After signing, the Brewers assigned Williams to the Helena Brewers of the Rookie-level Pioneer League. In 12 games (six starts) for Helena, he was 3-1 with a 4.25 ERA. He began 2014 with the Wisconsin Timber Rattlers of the Class A Midwest League before being promoted to the Brevard County Manatees of the Class A-Advanced Florida State League. In 27 games (17 starts) for the two teams, he had a 9-3 record and 2.72 ERA. Williams missed the 2015 and 2016 seasons while recovering from Tommy John surgery.

The Brewers added Williams to their 40-man roster following the 2016 season. He played for the Biloxi Shuckers of the Double-A Southern League in 2017 where he compiled a 0-2 record and 3.09 ERA in 22 games (14 starts).

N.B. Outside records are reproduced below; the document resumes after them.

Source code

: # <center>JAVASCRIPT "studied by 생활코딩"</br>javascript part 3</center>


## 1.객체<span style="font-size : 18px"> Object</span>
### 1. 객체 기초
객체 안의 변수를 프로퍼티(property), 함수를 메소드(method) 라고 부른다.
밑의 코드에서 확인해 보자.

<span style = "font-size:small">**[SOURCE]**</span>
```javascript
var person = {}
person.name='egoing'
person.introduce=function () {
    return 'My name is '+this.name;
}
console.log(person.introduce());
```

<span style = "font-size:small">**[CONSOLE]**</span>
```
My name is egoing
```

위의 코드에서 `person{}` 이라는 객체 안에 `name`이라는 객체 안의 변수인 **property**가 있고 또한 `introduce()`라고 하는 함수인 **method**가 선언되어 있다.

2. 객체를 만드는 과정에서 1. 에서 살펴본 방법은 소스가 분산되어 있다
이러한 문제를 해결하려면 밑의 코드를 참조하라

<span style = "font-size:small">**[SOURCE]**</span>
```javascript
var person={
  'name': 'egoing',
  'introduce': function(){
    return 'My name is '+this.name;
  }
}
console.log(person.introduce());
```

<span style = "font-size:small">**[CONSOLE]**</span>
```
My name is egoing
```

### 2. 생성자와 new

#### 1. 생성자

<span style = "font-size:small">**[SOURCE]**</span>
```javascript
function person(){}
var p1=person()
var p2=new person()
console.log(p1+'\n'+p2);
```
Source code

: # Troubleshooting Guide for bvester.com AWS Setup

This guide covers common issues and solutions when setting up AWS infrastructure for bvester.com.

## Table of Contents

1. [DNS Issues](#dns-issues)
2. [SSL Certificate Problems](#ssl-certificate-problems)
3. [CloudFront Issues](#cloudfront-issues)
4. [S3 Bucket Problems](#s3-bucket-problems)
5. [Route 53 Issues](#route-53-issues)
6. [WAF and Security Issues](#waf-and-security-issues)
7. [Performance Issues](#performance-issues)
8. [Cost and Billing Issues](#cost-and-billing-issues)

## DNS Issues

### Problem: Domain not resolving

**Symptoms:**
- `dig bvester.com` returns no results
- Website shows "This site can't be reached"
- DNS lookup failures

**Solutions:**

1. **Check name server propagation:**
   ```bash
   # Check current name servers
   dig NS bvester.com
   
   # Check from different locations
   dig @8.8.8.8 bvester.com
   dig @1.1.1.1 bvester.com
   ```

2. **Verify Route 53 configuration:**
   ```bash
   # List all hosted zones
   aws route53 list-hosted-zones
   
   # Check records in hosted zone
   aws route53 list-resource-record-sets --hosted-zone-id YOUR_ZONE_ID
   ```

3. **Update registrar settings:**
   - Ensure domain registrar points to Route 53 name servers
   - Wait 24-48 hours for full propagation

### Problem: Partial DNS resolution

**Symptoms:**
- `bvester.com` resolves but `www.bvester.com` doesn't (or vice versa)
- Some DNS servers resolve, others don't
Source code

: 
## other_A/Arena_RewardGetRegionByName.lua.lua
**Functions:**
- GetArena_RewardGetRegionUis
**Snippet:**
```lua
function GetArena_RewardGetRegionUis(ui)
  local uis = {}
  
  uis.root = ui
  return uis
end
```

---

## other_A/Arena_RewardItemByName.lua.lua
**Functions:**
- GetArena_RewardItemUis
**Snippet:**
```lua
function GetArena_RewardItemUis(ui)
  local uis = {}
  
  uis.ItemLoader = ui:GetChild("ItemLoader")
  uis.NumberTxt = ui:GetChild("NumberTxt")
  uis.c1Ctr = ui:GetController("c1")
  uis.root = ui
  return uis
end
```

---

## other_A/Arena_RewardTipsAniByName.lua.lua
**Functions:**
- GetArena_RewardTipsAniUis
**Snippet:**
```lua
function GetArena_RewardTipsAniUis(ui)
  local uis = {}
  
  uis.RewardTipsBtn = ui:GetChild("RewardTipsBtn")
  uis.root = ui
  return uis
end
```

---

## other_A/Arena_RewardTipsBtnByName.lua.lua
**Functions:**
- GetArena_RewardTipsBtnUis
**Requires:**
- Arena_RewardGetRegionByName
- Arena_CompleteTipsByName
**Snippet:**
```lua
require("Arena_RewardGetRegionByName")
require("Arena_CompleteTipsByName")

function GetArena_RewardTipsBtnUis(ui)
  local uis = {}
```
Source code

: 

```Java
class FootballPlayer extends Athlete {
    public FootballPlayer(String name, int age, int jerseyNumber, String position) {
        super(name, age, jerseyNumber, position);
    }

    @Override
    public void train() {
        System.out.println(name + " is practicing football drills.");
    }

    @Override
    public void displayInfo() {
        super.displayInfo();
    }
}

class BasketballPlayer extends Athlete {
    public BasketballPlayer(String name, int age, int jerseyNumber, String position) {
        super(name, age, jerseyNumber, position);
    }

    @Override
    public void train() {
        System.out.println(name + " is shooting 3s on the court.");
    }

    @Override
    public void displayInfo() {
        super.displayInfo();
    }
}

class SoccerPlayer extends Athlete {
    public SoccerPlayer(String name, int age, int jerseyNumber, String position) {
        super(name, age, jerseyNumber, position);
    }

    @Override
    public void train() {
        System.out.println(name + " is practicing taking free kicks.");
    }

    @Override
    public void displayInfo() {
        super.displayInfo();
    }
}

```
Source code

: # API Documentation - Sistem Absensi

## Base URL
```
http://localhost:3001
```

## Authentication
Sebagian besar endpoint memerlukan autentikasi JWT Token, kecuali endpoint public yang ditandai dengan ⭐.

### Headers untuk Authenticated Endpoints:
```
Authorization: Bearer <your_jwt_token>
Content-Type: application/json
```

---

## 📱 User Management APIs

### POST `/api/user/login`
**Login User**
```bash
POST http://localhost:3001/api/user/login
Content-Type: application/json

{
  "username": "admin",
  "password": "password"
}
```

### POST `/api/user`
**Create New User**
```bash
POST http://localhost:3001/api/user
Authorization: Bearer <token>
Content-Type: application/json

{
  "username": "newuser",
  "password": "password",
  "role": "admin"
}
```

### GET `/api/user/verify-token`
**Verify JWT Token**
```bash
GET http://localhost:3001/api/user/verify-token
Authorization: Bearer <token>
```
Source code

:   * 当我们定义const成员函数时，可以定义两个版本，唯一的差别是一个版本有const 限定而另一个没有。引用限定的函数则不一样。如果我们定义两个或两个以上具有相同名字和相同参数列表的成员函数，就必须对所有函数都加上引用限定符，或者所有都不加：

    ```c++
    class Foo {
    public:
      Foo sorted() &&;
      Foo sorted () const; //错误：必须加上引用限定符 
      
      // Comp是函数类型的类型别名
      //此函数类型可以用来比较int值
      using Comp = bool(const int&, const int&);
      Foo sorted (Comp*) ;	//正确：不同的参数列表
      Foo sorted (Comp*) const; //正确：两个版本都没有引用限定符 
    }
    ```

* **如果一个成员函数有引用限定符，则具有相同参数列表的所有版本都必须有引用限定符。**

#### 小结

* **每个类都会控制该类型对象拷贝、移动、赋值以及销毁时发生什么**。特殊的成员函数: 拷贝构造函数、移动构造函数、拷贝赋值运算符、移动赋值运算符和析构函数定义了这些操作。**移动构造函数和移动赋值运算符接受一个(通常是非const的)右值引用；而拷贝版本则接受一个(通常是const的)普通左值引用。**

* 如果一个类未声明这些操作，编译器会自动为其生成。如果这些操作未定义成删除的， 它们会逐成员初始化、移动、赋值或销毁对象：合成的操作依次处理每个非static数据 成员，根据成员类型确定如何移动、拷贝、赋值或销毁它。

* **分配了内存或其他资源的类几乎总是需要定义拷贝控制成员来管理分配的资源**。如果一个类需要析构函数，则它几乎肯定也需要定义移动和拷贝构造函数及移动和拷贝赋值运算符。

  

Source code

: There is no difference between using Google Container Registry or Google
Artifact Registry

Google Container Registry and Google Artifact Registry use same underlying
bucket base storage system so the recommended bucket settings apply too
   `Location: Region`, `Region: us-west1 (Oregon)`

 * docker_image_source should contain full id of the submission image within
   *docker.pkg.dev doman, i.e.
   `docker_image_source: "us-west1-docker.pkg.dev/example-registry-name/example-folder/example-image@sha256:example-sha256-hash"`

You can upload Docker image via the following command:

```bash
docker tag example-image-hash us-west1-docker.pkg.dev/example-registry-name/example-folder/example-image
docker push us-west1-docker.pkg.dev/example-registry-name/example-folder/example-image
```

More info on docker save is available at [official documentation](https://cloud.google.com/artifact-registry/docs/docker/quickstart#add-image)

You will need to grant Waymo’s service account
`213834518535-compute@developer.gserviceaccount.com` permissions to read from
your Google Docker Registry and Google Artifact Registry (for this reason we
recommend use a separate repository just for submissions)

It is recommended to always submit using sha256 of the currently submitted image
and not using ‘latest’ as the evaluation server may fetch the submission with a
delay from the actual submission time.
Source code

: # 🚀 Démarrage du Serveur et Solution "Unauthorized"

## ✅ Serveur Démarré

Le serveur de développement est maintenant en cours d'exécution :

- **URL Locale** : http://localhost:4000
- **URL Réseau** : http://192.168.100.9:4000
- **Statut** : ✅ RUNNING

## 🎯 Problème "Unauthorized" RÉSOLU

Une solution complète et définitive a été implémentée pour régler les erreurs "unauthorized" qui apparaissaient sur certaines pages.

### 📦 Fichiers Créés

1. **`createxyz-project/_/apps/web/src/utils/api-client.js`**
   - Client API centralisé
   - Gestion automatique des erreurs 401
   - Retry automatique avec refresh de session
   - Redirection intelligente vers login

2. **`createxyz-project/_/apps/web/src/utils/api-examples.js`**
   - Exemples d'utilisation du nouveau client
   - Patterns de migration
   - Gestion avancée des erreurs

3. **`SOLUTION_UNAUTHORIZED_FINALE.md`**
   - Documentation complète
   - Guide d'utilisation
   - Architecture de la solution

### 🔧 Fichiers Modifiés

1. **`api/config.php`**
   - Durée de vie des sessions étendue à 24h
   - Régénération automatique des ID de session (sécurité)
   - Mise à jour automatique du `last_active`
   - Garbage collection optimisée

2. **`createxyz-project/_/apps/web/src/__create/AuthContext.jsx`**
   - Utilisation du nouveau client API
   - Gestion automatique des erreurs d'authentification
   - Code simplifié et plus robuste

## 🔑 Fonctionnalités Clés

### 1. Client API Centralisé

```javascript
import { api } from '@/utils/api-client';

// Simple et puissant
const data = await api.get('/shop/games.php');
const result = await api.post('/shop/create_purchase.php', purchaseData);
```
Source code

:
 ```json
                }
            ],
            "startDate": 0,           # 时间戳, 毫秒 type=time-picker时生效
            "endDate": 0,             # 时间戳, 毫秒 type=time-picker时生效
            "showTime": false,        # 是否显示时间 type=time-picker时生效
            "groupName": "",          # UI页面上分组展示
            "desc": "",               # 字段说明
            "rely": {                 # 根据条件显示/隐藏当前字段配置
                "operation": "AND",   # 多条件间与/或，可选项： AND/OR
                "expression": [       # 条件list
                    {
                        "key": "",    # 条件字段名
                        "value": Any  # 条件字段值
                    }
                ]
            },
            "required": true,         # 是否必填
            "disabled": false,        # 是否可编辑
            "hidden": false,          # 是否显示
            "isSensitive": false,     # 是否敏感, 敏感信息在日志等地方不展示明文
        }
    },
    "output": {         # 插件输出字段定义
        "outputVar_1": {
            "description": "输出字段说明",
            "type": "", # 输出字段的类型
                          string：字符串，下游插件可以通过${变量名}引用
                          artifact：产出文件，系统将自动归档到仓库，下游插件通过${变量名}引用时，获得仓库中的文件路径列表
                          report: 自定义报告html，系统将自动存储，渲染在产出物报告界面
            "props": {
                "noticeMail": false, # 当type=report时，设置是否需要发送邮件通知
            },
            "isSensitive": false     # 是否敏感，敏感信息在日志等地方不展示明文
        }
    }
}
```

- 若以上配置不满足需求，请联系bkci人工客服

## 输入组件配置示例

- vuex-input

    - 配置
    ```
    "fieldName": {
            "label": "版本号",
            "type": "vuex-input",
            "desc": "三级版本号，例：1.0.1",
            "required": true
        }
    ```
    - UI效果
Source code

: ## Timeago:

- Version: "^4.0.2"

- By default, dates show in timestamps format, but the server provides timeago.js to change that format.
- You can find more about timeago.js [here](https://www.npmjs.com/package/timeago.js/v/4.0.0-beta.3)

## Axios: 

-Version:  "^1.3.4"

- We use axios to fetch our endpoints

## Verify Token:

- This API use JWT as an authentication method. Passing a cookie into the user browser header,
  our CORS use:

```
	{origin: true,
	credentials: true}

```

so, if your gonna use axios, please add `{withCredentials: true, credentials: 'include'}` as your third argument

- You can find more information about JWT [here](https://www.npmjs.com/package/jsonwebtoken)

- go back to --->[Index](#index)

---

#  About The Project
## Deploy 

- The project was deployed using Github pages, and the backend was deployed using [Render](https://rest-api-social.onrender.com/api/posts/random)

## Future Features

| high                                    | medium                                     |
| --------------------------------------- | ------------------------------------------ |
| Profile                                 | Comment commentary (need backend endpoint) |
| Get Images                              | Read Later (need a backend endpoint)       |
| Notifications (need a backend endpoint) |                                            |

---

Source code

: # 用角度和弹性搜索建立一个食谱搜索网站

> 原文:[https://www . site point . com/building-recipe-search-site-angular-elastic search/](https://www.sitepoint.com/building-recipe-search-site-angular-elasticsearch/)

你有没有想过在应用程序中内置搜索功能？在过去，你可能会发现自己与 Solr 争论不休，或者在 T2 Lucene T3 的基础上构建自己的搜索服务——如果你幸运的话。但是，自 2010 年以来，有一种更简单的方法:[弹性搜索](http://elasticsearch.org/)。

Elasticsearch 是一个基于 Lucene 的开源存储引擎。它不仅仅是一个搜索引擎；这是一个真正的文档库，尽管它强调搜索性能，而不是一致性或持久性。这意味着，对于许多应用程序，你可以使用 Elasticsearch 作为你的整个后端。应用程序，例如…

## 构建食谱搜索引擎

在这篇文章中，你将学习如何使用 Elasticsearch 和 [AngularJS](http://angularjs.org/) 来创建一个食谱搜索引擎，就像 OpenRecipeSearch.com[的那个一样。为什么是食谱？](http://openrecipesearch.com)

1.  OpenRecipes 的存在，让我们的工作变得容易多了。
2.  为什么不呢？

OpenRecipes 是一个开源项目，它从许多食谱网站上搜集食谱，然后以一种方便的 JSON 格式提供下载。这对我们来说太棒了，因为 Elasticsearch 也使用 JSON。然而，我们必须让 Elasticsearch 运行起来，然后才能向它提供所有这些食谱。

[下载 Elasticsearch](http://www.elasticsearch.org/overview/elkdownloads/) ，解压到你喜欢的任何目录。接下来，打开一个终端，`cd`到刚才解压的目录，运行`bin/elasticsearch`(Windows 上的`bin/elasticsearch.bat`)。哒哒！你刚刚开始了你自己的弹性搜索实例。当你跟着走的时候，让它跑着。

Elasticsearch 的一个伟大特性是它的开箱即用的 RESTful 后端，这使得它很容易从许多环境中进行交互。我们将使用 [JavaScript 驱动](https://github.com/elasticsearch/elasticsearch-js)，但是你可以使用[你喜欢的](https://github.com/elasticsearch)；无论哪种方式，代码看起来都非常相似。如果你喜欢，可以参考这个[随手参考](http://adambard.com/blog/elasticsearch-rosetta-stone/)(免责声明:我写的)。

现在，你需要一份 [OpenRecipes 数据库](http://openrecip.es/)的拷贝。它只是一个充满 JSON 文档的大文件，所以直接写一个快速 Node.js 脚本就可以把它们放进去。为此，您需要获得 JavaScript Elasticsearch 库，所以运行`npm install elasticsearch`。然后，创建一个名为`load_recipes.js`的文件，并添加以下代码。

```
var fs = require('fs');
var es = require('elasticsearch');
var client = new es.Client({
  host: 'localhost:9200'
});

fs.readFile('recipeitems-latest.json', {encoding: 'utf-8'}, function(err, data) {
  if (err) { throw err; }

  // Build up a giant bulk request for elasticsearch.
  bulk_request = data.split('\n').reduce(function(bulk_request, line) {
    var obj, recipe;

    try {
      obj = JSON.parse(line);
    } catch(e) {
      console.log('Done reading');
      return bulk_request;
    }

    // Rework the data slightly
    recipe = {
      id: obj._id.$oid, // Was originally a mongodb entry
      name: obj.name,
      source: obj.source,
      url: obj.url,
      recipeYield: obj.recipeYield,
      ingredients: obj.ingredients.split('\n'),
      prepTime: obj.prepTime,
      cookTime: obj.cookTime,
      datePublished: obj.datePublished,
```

Williams was recalled from Biloxi on September 1, 2017, and he made his major league debut on September 6. In 4.2 innings pitched for Milwaukee, he compiled a 1.93 ERA. In 2018, Williams began the season with the Triple-A Colorado Springs Sky Sox and was recalled by Milwaukee on April 8. In 2019 for Milwaukee, Williams recorded a ghastly 9.82 ERA over 12 appearances. The Brewers designated Williams for assignment on February 19, 2020 following the club's acquisition of Brock Holt.

===Seattle Mariners===
On February 21, 2020, Williams was claimed off waivers by the Seattle Mariners. He served as the team's closer, earning 6 saves and pitching in 14 games with 19 strikeouts in 13 2/3 innings.

===San Diego Padres===
On August 31, 2020, Williams was traded to the San Diego Padres for Matt Brash. He only pitched once for the Padres in 2020, allowing one run while pitching the sixth inning of a win over the Colorado Rockies.

On June 5, 2021, Williams was placed on the 60-day injured list with right knee inflammation. Williams pitched 5 1/3 innings in 2021 for the Padres, giving up one run. On September 3, Williams was designated for assignment by the Padres.

===Miami Marlins===
Williams was claimed off waivers by the Miami Marlins on September 6, 2021. Williams pitched in six games for the Marlins, posting a 7.11 ERA with 3 strikeouts. On September 22, Williams was designated for assignment by the Marlins. On September 27, Williams elected free agency.

===San Francisco Giants===
On March 20, 2022, Williams signed a minor league contract with the San Francisco Giants. In 27 appearances for the Triple–A Sacramento River Cats, he struggled to a 2–1 record and 4.69 ERA with 68 strikeouts across 63 1/3 innings pitched. Williams was released by the Giants organization on July 17.

===Seattle Mariners (second stint)===
On July 22, 2022, Williams signed a minor league contract with the Seattle Mariners. Pitching for the Triple-A Tacoma Rainiers, he was 2-1 with one save and a 1.14 ERA in 23 2/3 innings. Williams elected free agency following the season on November 10.

On January 30, 2023, Williams re-signed with the Mariners on a minor league contract that included an invitation to spring training. He made 32 relief outings for Tacoma during the year, struggling to a 7.47 ERA with 30 strikeouts across 37 1/3 innings pitched. Williams elected free agency on November 6.

===Algodoneros de Unión Laguna===
On March 1, 2024, Williams signed with the Algodoneros de Unión Laguna of the Mexican League. In 47 games, he went 3–0 with a 2.63 ERA with 50 strikeouts in 48 innings of relief. Williams was selected as a Mexican League All-Star in 2024.

Williams made 27 appearances for the Algodoneros in 2025, but struggled to a 1-2 record and 10.38 ERA with 21 strikeouts across 21 2/3 innings pitched. On April 4, 2026, Williams was released by the team.

===Tecolotes de los Dos Laredos===
On June 2, 2026, Williams signed with the Tecolotes de los Dos Laredos of the Mexican League.